C. auris, a deadly fungus, was first identified in the U.S. in 2016. As of Oct. 31, 2019, there were 911 confirmed clinical cases of C. auris in the country, of which 427, the largest by far, are in New York.

As of June 28, 2019, there were 801 patients colonized with C. auris detected in New York, which means they were asymptomatic and identified through the use of clinical cultures or skin or nose screening swabs only. A vast majority of the cases were resistant to one of three classes of common antifungal medications: flucanazole, amphotericin B, and echinocandins. But samples taken from three patients were resistant to all three classes.

All three patients with pan-resistant C. auris infections were older than 50 years and developed the infections in 2017 and 2018. Two were residents of long-term care facilities in the same New York borough, while the third had prolonged hospital and long-term care facility stays in a different borough.
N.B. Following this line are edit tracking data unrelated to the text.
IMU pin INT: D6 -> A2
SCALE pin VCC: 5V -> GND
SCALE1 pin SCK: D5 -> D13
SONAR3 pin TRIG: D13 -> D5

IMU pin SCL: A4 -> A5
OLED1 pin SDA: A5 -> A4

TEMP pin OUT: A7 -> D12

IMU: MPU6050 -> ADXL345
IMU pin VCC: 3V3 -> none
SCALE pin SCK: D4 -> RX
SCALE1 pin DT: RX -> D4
All three patients died. The third patient in the separate borough died from underlying conditions of the infection, but the role C. auris played in the deaths of the first two patients is unclear.

CDC researchers and state health officials said that these findings highlight the need to continue surveillance for C. auris as well as encourage the judicious use of antifungal drugs. They also urge continued susceptibility testing, which is used to determine which antibiotics will be effective against bacteria or fungi causing an infection.